» Task statement
What is needed is a verbatim copy of every record below, with the pictures left out.

» Available data
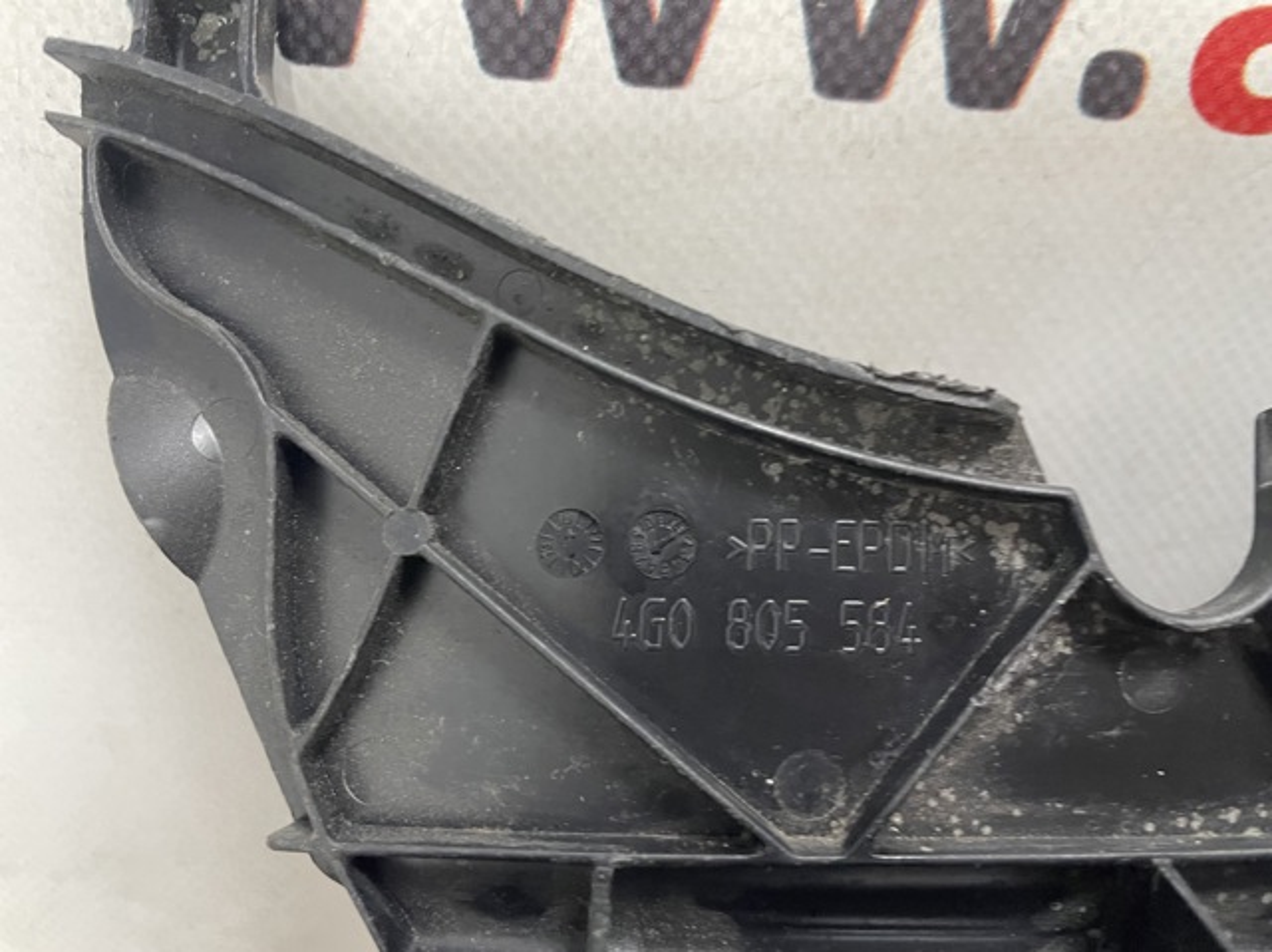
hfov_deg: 67.3
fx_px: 955
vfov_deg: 53.0
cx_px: 636
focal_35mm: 26
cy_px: 476
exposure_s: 1/60
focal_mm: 4.2
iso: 400
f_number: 1.6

» Solution to the exercise
hfov_deg: 67.3
fx_px: 955
vfov_deg: 53.0
cx_px: 636
focal_35mm: 26
cy_px: 476
exposure_s: 1/60
focal_mm: 4.2
iso: 400
f_number: 1.6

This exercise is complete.